Background Direct-acting antiviral (DAA) therapy for chronic hepatitis C (CHC) achieves high sustained virologic response (SVR) rates; however, hepatocellular carcinoma (HCC) can still develop after viral eradication. Reliable biomarkers for predicting the post-SVR HCC risk are lacking. This study aimed to identify baseline serum extracellular vesicle microRNAs (EV-miRNAs) associated with HCC development following SVR. Materials and methods Eleven CHC patients who achieved SVR were retrospectively enrolled as a discovery cohort to identify candidate EV-miRNAs at SVR12 predictive of future HCC. An independent validation cohort of 89 CHC patients was also analyzed.

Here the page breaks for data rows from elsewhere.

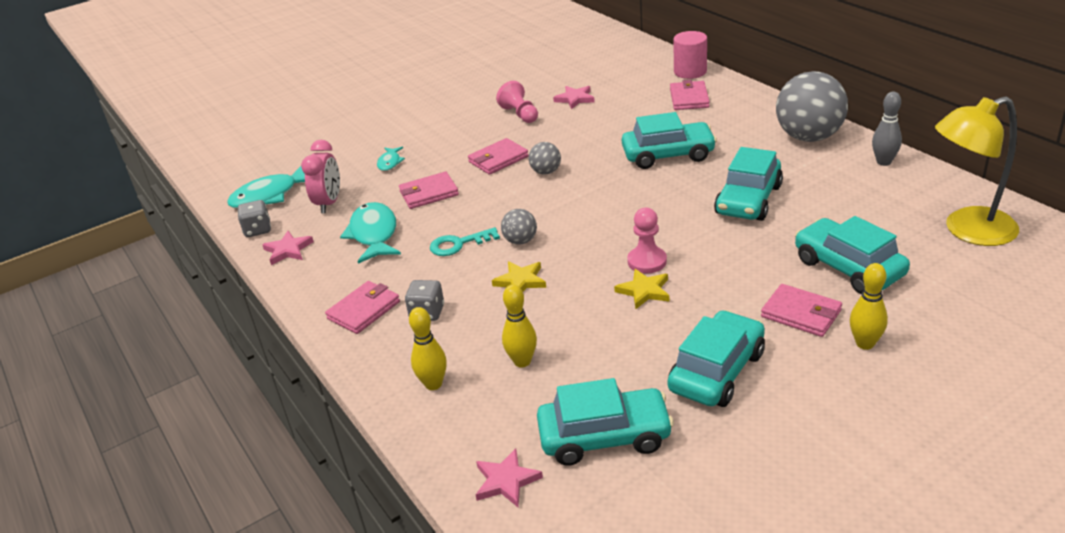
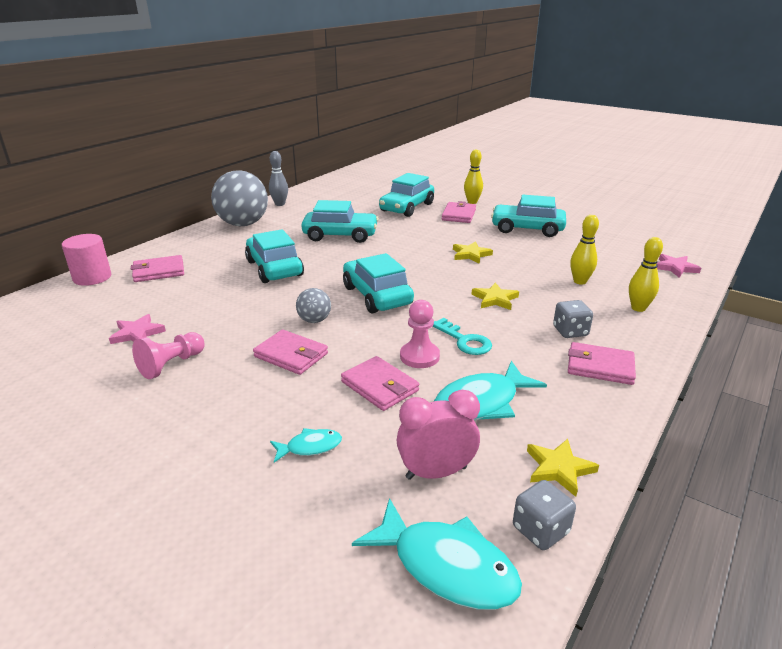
camera: 115 degrees left, 5 degrees down
(288, 250) = (559, 469): pink star -> yellow star
(520, 241) = (440, 310): grey ball -> none
(604, 437) = (609, 248): turquoise car -> turquoise car (377, 295)
(647, 261) = (436, 258): pink pawn -> pink pawn (419, 356)
(968, 231) = (355, 187): yellow lamp -> none

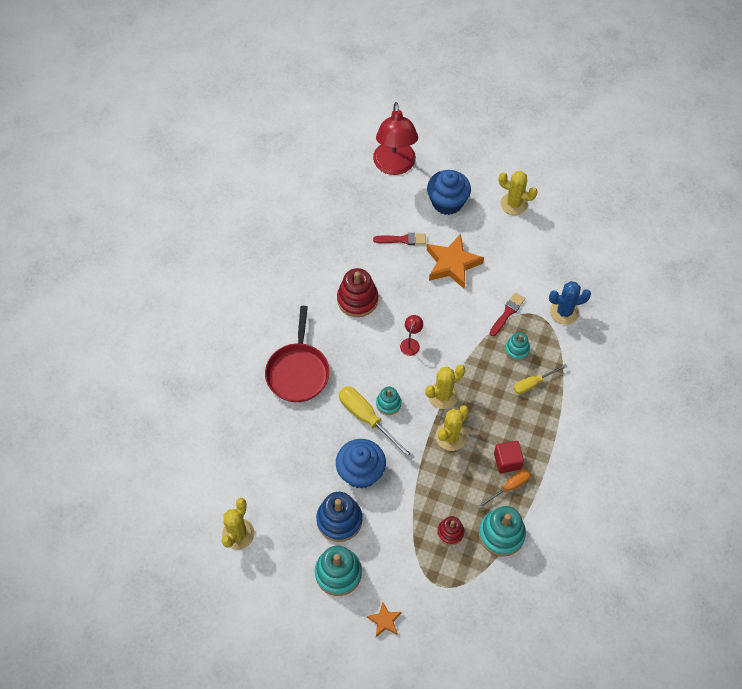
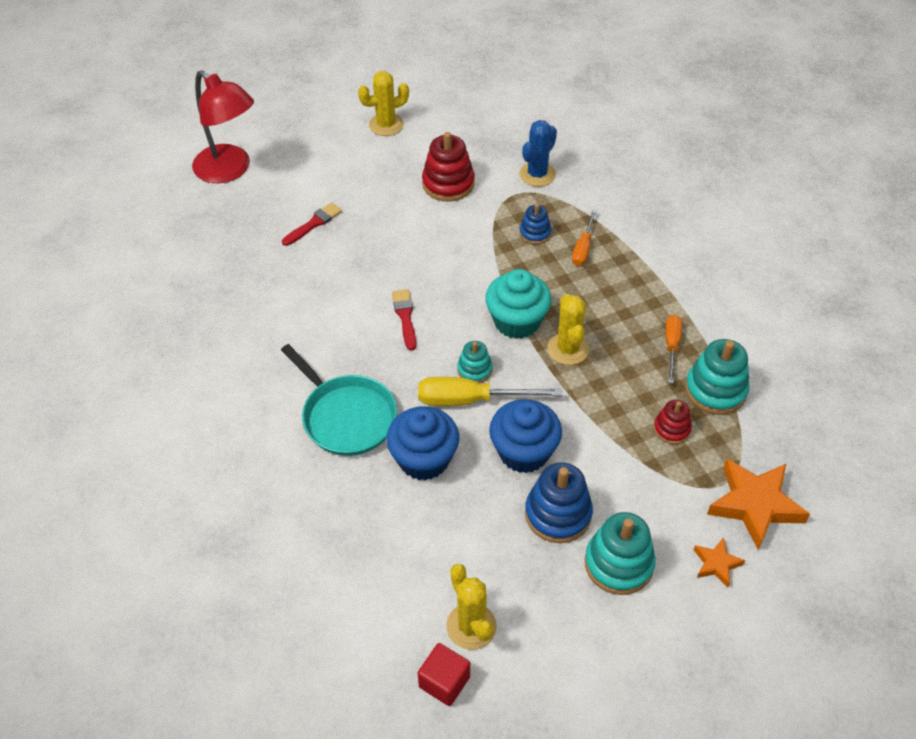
camera: 45 degrees left, 10 degrees down
(298, 372) = (346, 417): red pan -> turquoise pan
(357, 299) = (330, 306): red stacking toy -> red stacking toy (448, 184)
(411, 343) = (431, 302): red lamp -> none
(443, 395) = (517, 321): yellow cactus -> turquoise cupcake
(447, 202) = (321, 165): blue cupcake -> blue cupcake (424, 459)
(452, 264) = (388, 209): orange star -> orange star (755, 505)
(507, 313) = (489, 211): red brush -> red brush (405, 317)
(507, 461) = (642, 327): red cube -> red cube (444, 682)
(517, 350) = (535, 233): turquoise stacking toy -> blue stacking toy
(533, 383) = (583, 248): yellow screwdriver -> orange screwdriver

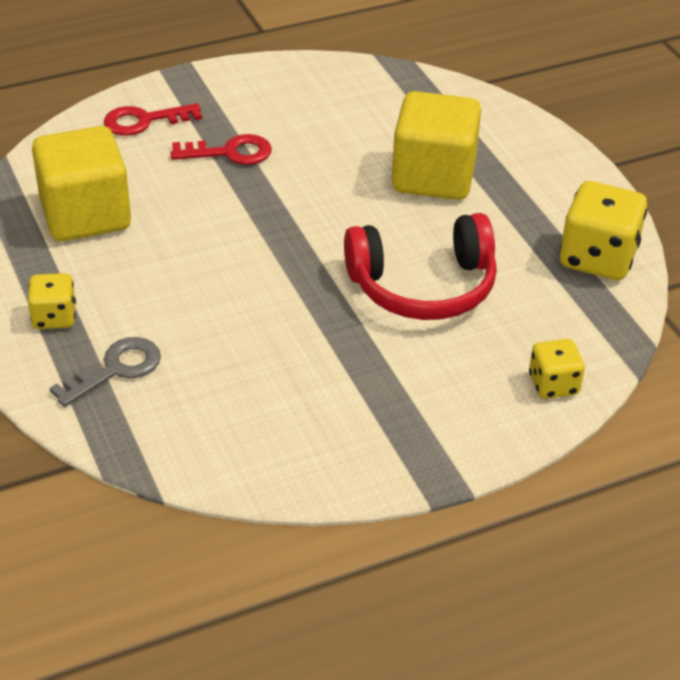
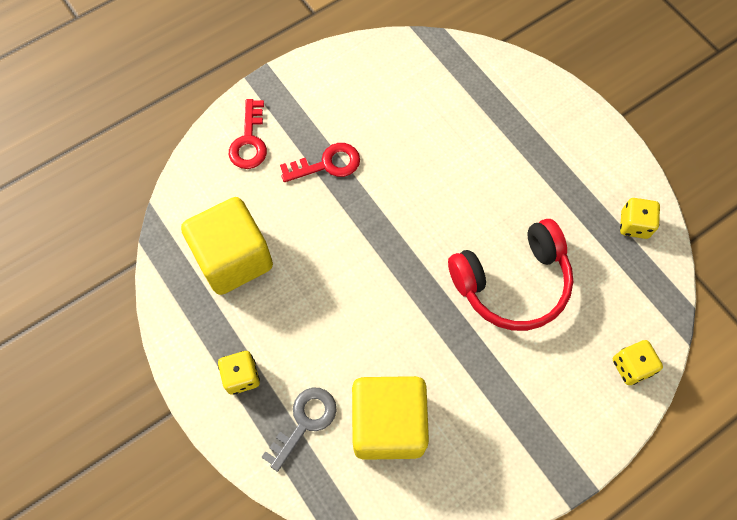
camera: 10 degrees left, 25 degrees up
(144, 121) = (249, 141): red key -> red key turned 60 degrees counterclockwise
(433, 176) = (491, 160): yellow cube -> yellow cube (388, 424)
(598, 258) = (634, 225): yellow dice -> yellow dice, size x0.58

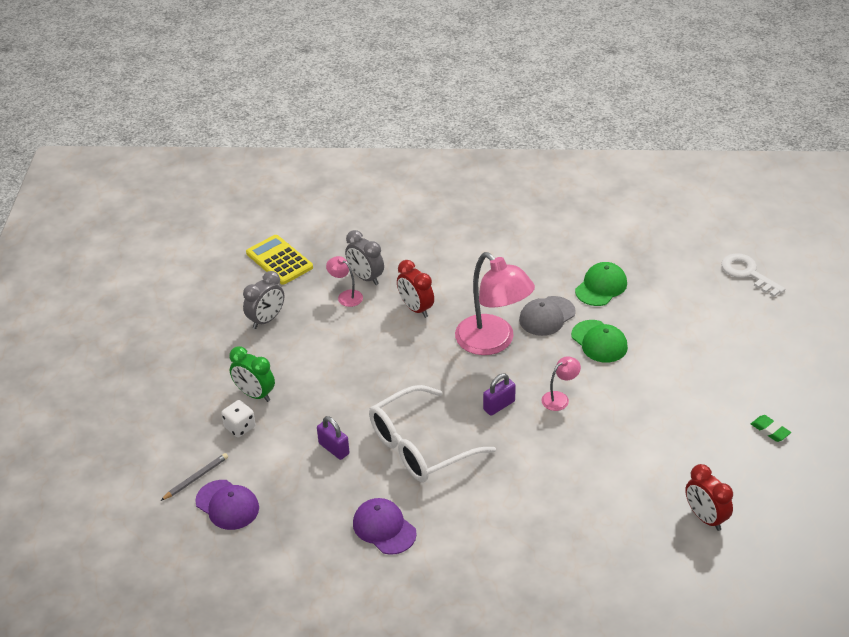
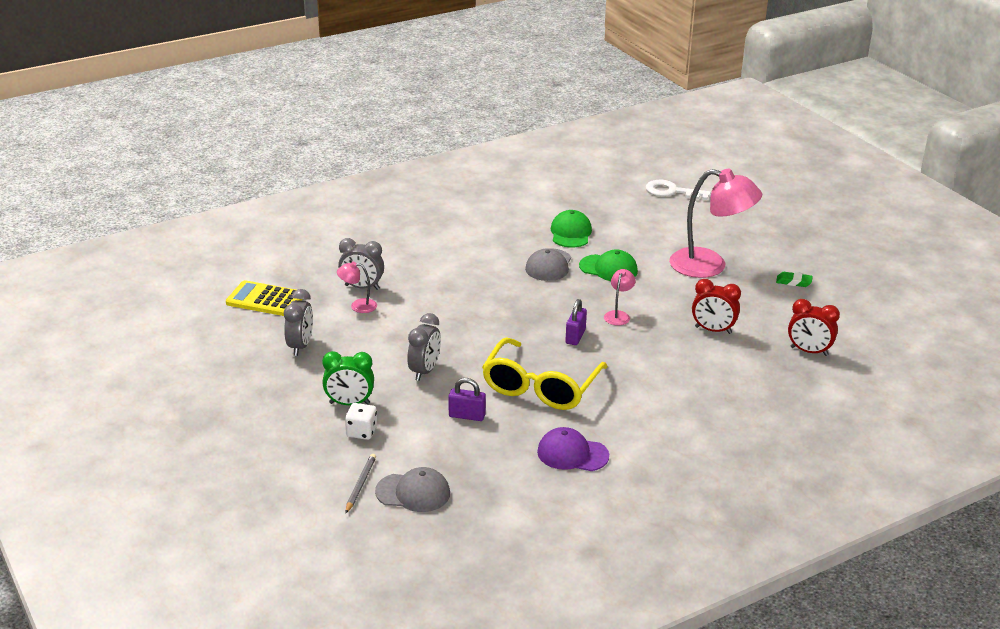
camera: 35 degrees left, 10 degrees down
(227, 505) = (413, 492): purple cap -> grey cap
(340, 387) = (424, 371): none -> grey clock
(416, 308) = (431, 295): red clock -> red clock (713, 330)
(420, 446) = (540, 387): white glasses -> yellow glasses
(493, 342) = (523, 296): pink lamp -> pink lamp (710, 266)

HCC development was defined as the occurrence of HCC at ≥ 12 months after SVR. EV-miRNA profiles were assessed by small RNA sequencing and validated using a miRNA enzyme immunoassay (miREIA). Results In the discovery cohort, four EV-miRNAs (EV-miR-1-3p, EV-miR-148a-3p, EV-miR-223-3p, and EV-miR-4433b-5p) were significantly different between patients who later developed HCC and those who remained HCC-free at SVR12. In the 89-patient validation cohort, 51 (57.3%) developed HCC with a median disease-free survival (DFS) of 23.1 months, and 12 (13.5%) patients died during a median follow-up of 77 months. High baseline EV-miR-1-3p and EV-miR-148a-3p levels and low EV-miR-4433b-5p were associated with remaining HCC-free. Elevated EV-miR-1-3p and EV-miR-148a-3p levels were also correlated with longer DFS ( p  < 0.05). In multivariate analysis, EV-miR-1-3p was the only independent predictor of longer DFS (adjusted hazard ratio [HR] 0.459, p  = 0.014) and improved overall survival (OS) (adjusted HR 0.390, p  = 0.016) after SVR12. Among all biomarkers evaluated, baseline EV-miR-1-3p demonstrated the highest predictive accuracy for HCC occurrence (area under the curve [AUC] 0.843, vs. 0.769 for alpha-fetoprotein [AFP] and 0.755 for FIB-4; p  < 0.001) and for OS (AUC 0.876, vs. 0.480 for AFP and 0.655 for FIB-4; p  < 0.001). Furthermore, patients with high EV-miR-1-3p levels showed higher platelet counts and albumin, and a lower proportion with FIB-4 ≥ 3.25, suggesting that high EV-miR-1-3p reflects better preserved liver function and less advanced fibrosis. Conclusions Baseline serum EV-miR-1-3p serves as a protective biomarker for stratifying HCC risk and predicting survival in CHC patients after HCV eradication via DAA therapy.